Beijing’s foreign-influence operations and domestic suppression are two sides of the same coin. They are both deeply rooted in the fear of the power of democracy and the Party’s obsession with keeping everything under control for an authoritarian regime to function.

Subsequently, the US should lead its allies in devising a collective offensive component against Chinese influence operations. Expelling diplomats and imposing sanctions alone could be insufficient. If authoritarian regimes continue to attempt to penetrate Western democratic institutions and ideas, the US could spearhead efforts to breach the Chinese government’s own “Great Firewall.”

As Aaron Friedberg, professor of politics and international affairs at Princeton University, argued, Western allies should “amplify critical Chinese voices and to enable accurate information about what is happening inside China’s borders to flow back into the country.”

China’s extensive human-rights abuses in Xinjiang and Tibet are relatively unknown to the Chinese public. Disseminating the truth about the CPC’s “benign state control” should help the Chinese people debunk the myths surrounding the Party’s leaders, who hide their corrupt wealth abroad and send their children to elite American universities while denying basic rights to their own citizens.

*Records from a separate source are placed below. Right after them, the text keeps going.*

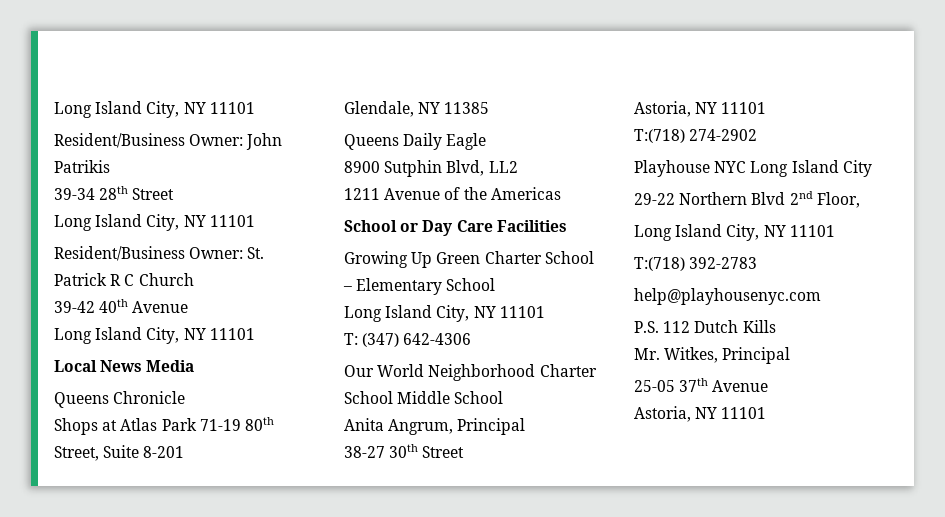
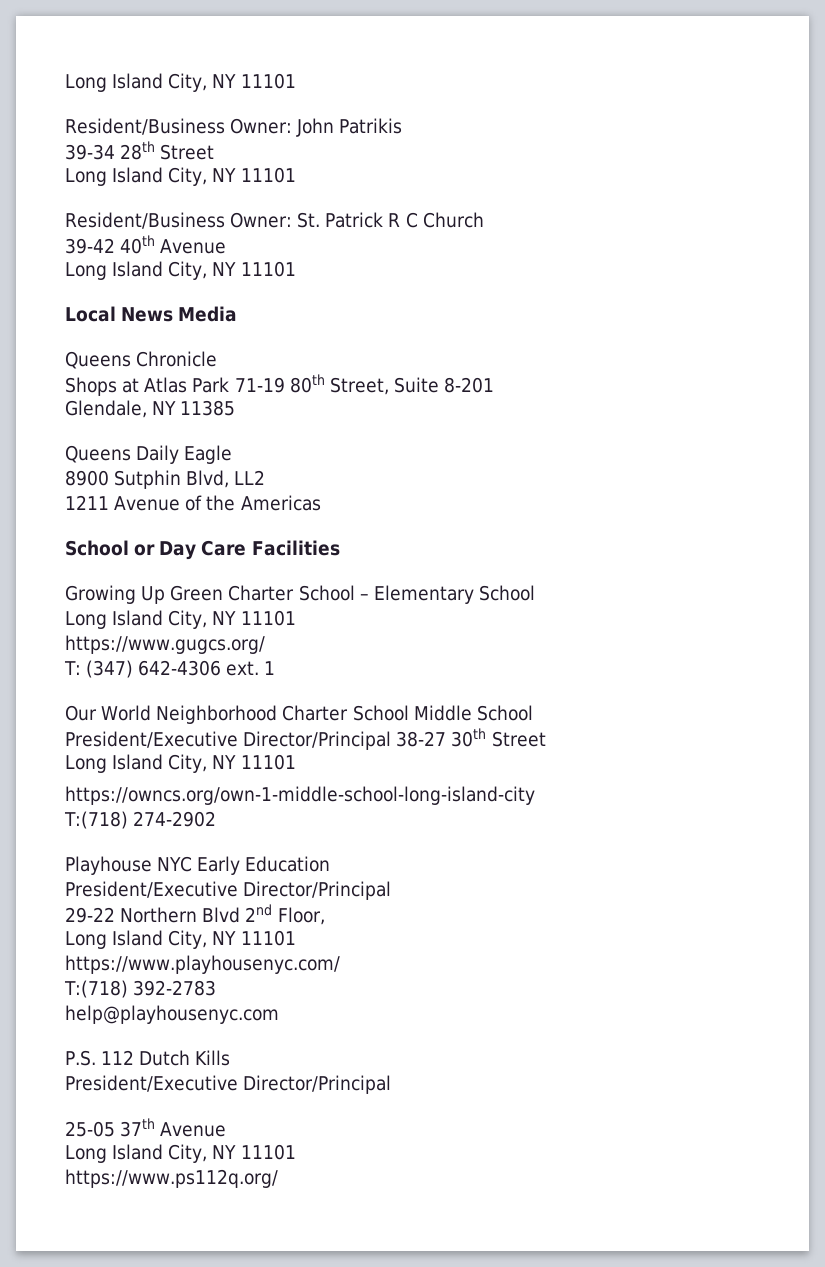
(545, 312) none -> [65,635,265,654] // https://www.gugcs.org/
(472, 339) none -> [226,661,276,676] ext. 1
[344,418,526,435] Anita Angrum, Principal // -> [65,731,392,750] President/Executive Director/Principal
[634,101,767,117] Astoria, NY 11101 -> [65,754,296,773] [65,786,535,805] Long Island City, NY 11101 // https://owncs.org/own-1-middle-school-long-island-city
[750,160,872,177] Long Island City -> [197,856,331,875] [65,881,392,900] Early Education // President/Executive Director/Principal
(835, 231) none -> [65,955,340,974] // https://www.playhousenyc.com/
[634,347,791,364] Mr. Witkes, Principal -> [65,1075,392,1094] President/Executive Director/Principal
[634,406,767,422] Astoria, NY 11101 -> [65,1144,296,1163] [65,1169,278,1188] Long Island City, NY 11101 // https://www.ps112q.org/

At the same time, free and open societies need to be open and honest about their own democratic systems, which admittedly are clearly not beyond reproach. Domestic resilience and vigilance are ultimately the strongest defense against influence operations.

The CPC’s initial cover-up of the Covid-19 outbreak provided a critical watershed moment for the struggle for “discursive power” both in China and globally. The battle of narratives between authoritarianism and democracy started long before China’s rise and is not limited to great-power competition.

For example, South Korean citizens have been engaging in a battle of narratives against North Korea, to which they have been sending leaflets, American dollars, newspapers and USBs filled with K-Pop and dramas to help their Northern compatriots’ search for truth.

The US and its allies should warn the authoritarian regimes that their influence operations will be met with countermeasures that threaten the very legitimacy of their rule.